5. Using the Tools

This is a terse introduction to using the DocBook tools to compile XML documents. I won't go into the details of DocBook mark up. See DocBook: The Definitive Guide for complete information on writing DocBook markup.

5.1. A Simple DocBook XML document

Below is an example of a very simple DocBook XML document. Copy it into a text file and we'll compile it into HTML and RTF in a minute.

text.xml [as text ]



<?xml version="1.0" encoding='ISO-8859-1'?>
<!DOCTYPE book PUBLIC "-//OASIS//DTD DocBook XML V4.1.2//EN"
                      "http://www.oasis-open.org/docbook/xml/4.1.2/docbookx.dtd"

[
<!ENTITY version "0.01">
<!ENTITY supercopy "SUPERCOPYRIGHT &copy;&reg;">
]>

<!-- 
Comments just like html
-->

<book>

  <bookinfo>
    <title>Simple XML Sample Document</title>
    <author>
      <firstname>John</firstname>
      <surname>Doe</surname>
    </author>
    <copyright><year>2001</year><holder>John Doe</holder></copyright>
    <legalnotice>
      <para>This legal mumbo jumbo will stop evil.

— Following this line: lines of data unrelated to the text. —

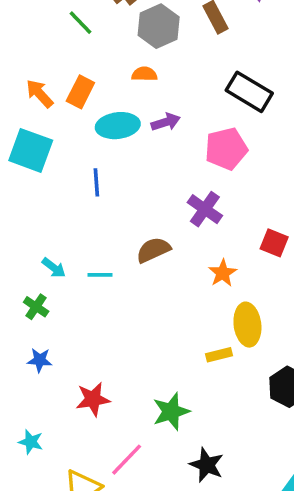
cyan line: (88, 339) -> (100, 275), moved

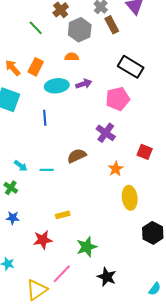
yellow rectangle: (219, 355) -> (63, 215), moved

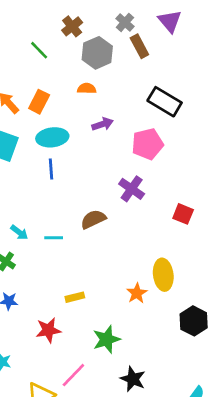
cyan ellipse: (57, 86) -> (52, 137), moved
orange star: (116, 169) -> (137, 293), moved

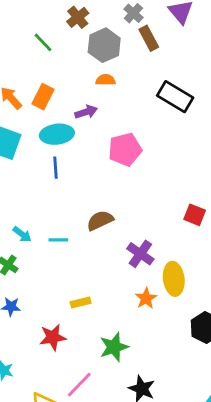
orange semicircle: (87, 88) -> (106, 80), moved
purple arrow: (103, 124) -> (86, 112), moved
pink pentagon: (147, 144) -> (125, 149), moved
purple cross: (132, 189) -> (140, 254), moved

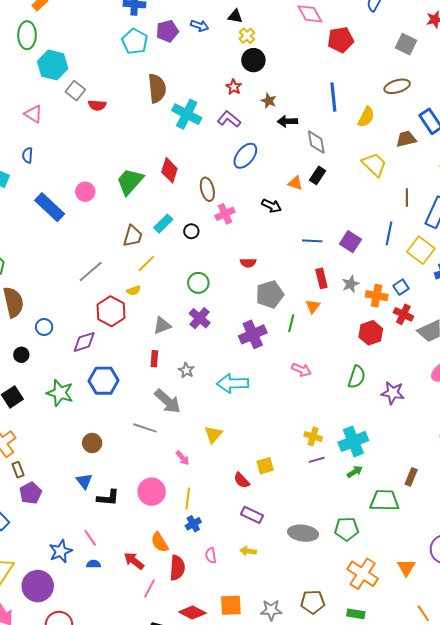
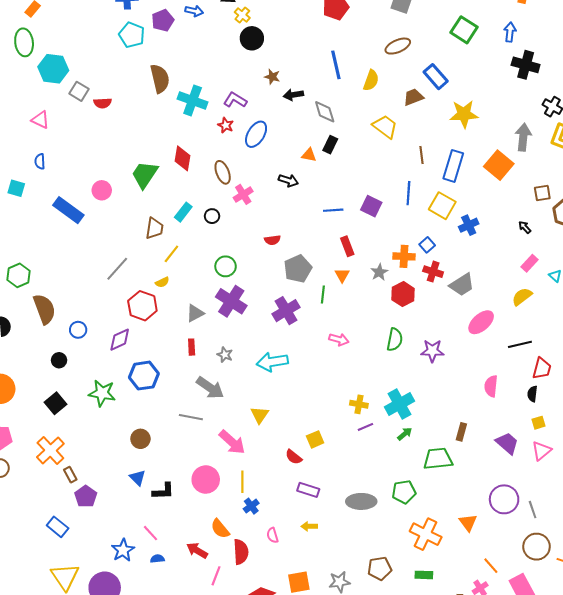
red star: (234, 87) -> (226, 125), moved
gray star: (351, 284) -> (379, 272), moved
purple cross: (200, 318) -> (231, 301), size x1.4
pink arrow: (183, 458) -> (232, 442), size x1.8

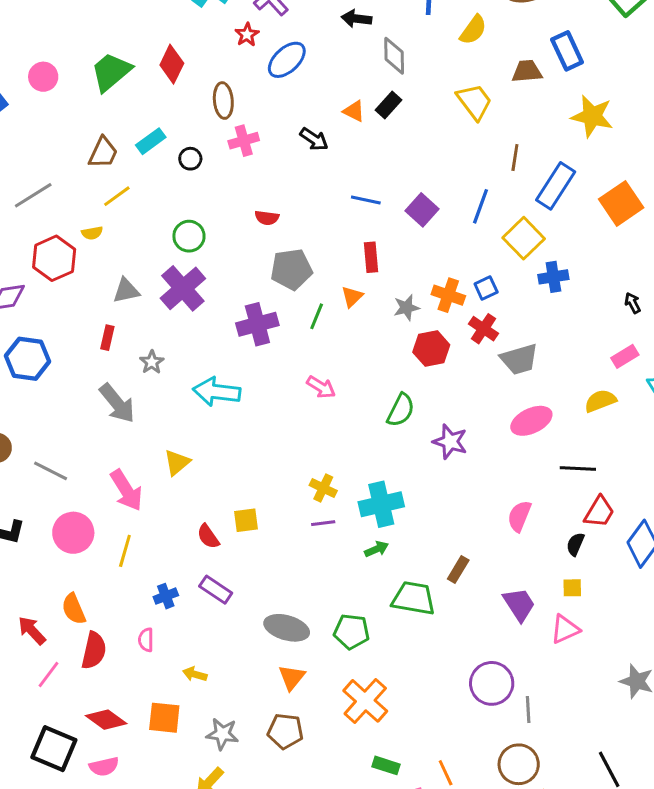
gray line: (191, 417) -> (51, 471), moved
blue cross: (251, 506) -> (166, 596), moved
orange triangle: (468, 522) -> (292, 677), moved
yellow arrow: (309, 526) -> (195, 674), moved
green rectangle: (424, 575) -> (386, 765), moved

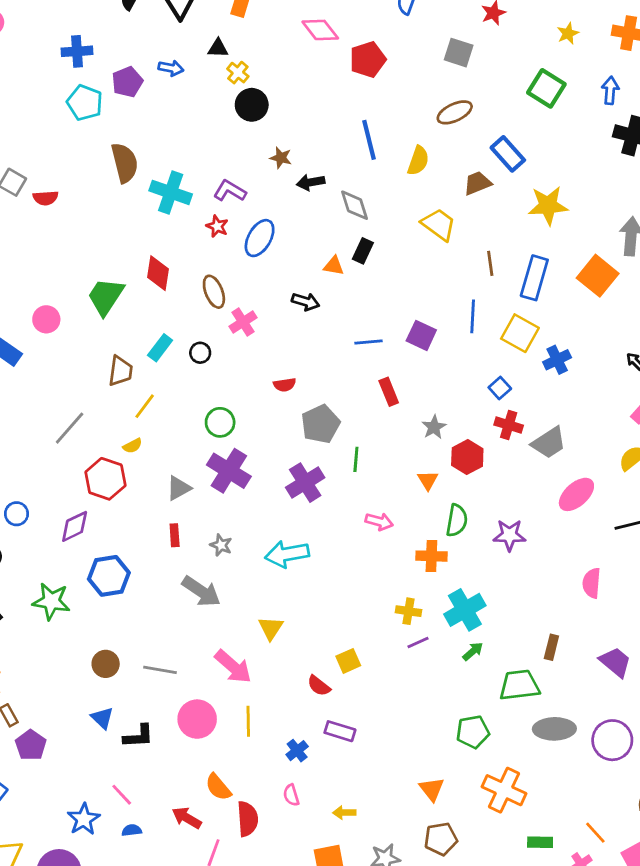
orange cross: (448, 295) -> (431, 556), moved
orange triangle: (352, 297) -> (428, 480), moved
gray ellipse: (287, 628) -> (554, 729), moved

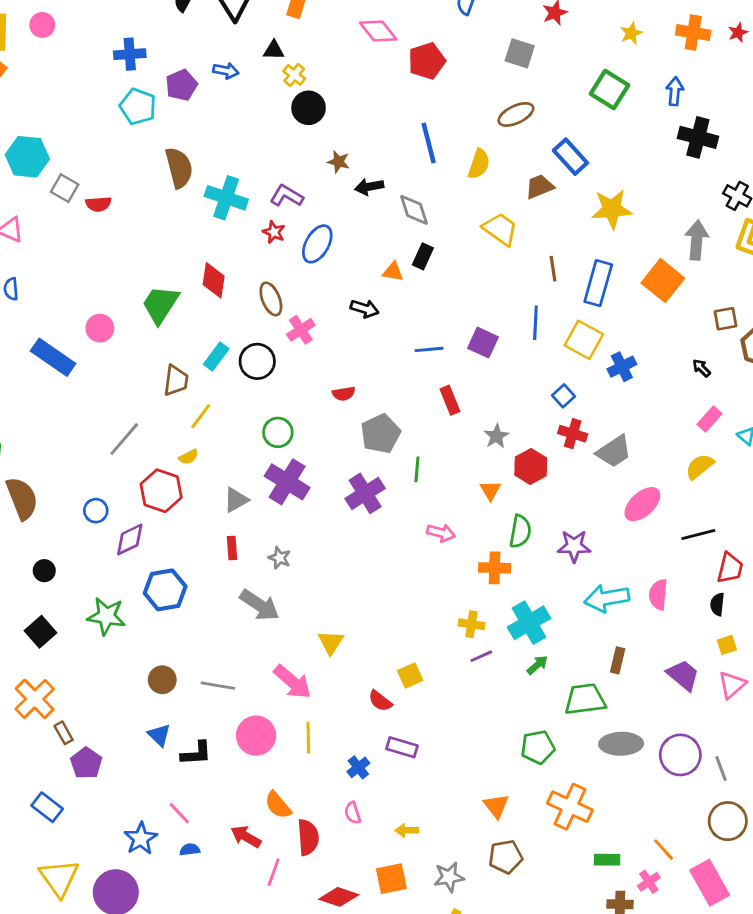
black circle: (200, 353) -> (257, 361), size x1.6
blue circle: (16, 514) -> (96, 511), moved
cyan arrow: (287, 554) -> (607, 598), moved

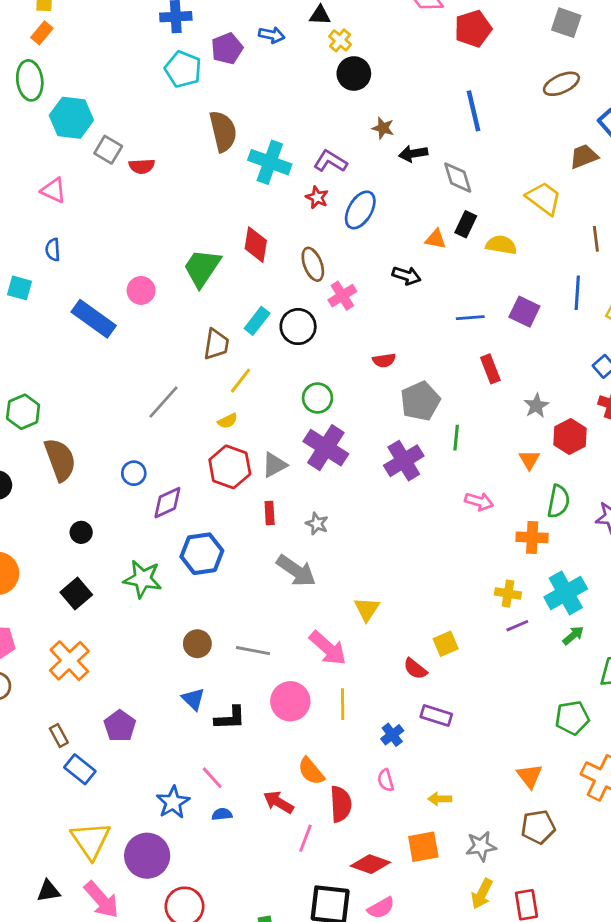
yellow semicircle: (479, 164) -> (501, 245), moved, turned -100
red hexagon: (161, 491) -> (230, 467), moved
brown rectangle: (64, 733) -> (59, 735), moved

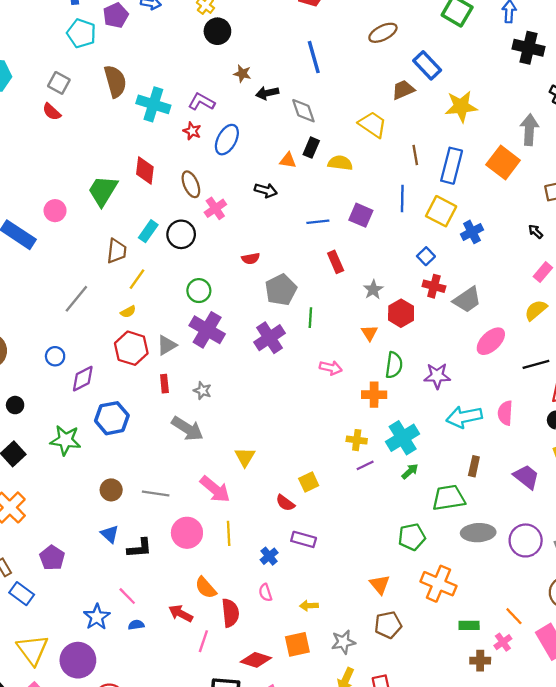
gray square: (108, 150) -> (59, 83), moved
red semicircle: (142, 166) -> (52, 112), turned 48

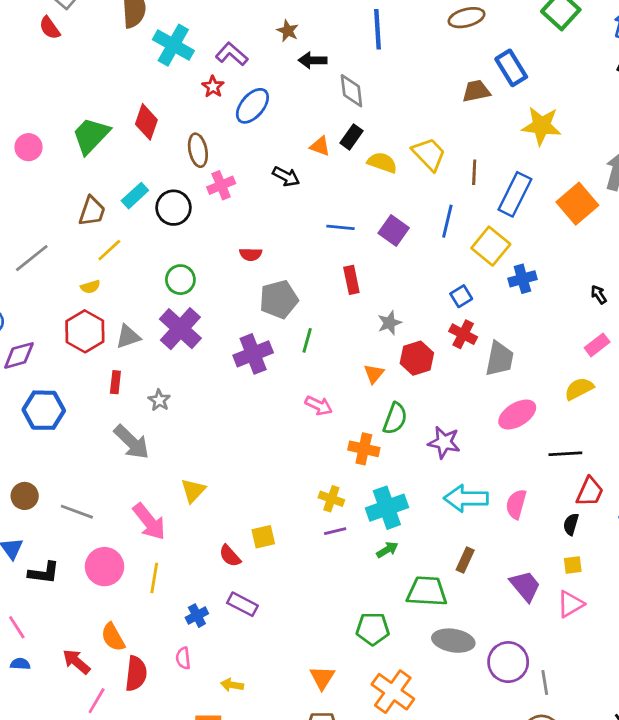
yellow trapezoid: (373, 124) -> (429, 154), moved
gray trapezoid: (467, 300) -> (500, 359), turned -56

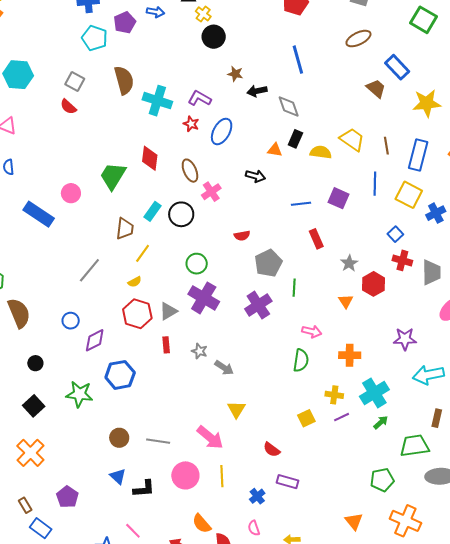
brown trapezoid: (476, 91) -> (376, 88), turned 65
green semicircle: (395, 418) -> (301, 360), moved
gray arrow: (132, 442) -> (224, 368), moved, size x0.7
yellow square: (263, 537) -> (306, 418), moved

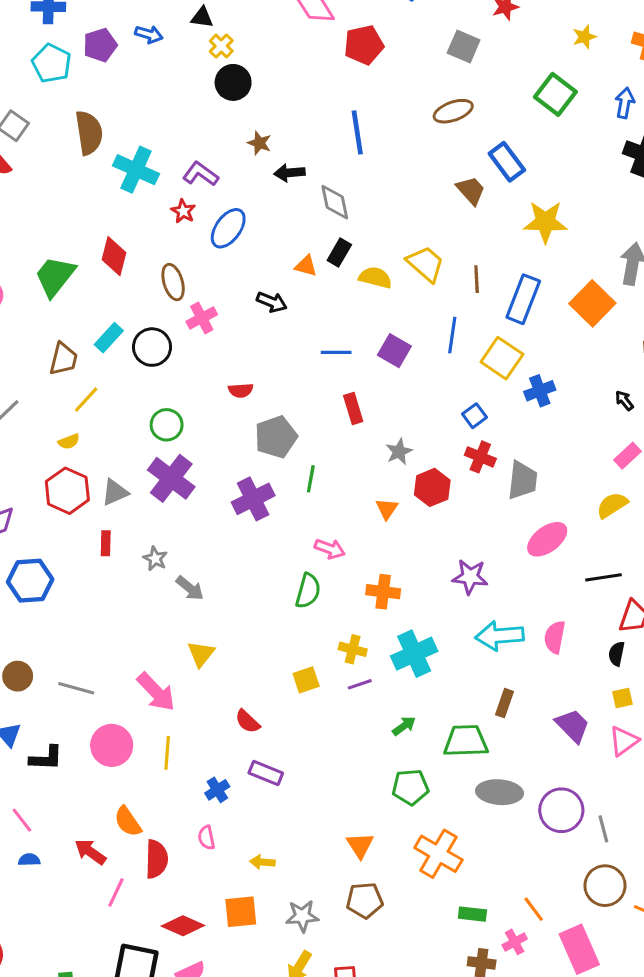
green arrow: (381, 422) -> (404, 726), moved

It even has &supercopy;.</para>
    </legalnotice>
    <abstract>
      <para>This is a simple XML sample version &version;. It is good for nothing but processing.</para>
    </abstract>
  </bookinfo>

  <chapter>
    <title>About this book</title> 
    <para>
      This book was hard
      work if you look at the history and momentum behind the LDP and
      DocBook and SGML and XML and....and....and...</para>
    
    <section><title>Copyrights and Trademarks</title> <para>Copyright
	&copy; 2001 John Doe</para>
    </section>

    <section><title>Purpose/Scope</title> 
      <para>This guide is tightly scoped with one purpose; to process.</para>
    </section>

  </chapter>

  <appendix><title>References</title>
    <para>Some Hoity Toity Person</para>
  </appendix>

</book>



5.2. Generating HTML & RTF

You can see that DocBook markup is pretty straight forward. Now let's compile this test.xml into some real LDP HOWTO style HTML. I made a directory called 'sample' to work with.


mkdir sample
cd sample
mv $DBARCHIVE/test.xml .
openjade -t xml -d $SGMLHOME/dsssl/docbook/html/ldp.dsl#html $SGMLHOME/dsssl/docbook/dtds/decls/xml.dcl test.xml

You shouldn't get any error messages. After, processing you should have the following (or similar) in the folder with test.xml


a23.html  index.html  test.xml  x20.html
c14.html  ln10.html   x17.html

To compile RTF try this


openjade -t rtf -d $SGMLHOME/dsssl/docbook/print/ldp.dsl#print $SGMLHOME/dsssl/docbook/dtds/decls/xml.dcl test.xml

Description of command line switces:

That's all there is to it. Once you figure out TeX and RTF you can convert to other popular document formats with other tools. You might use TeX, LaTeX, PDF, PDB, or even some unmentioned proprietary formats and tools. I've made my sample outputs available with this guide.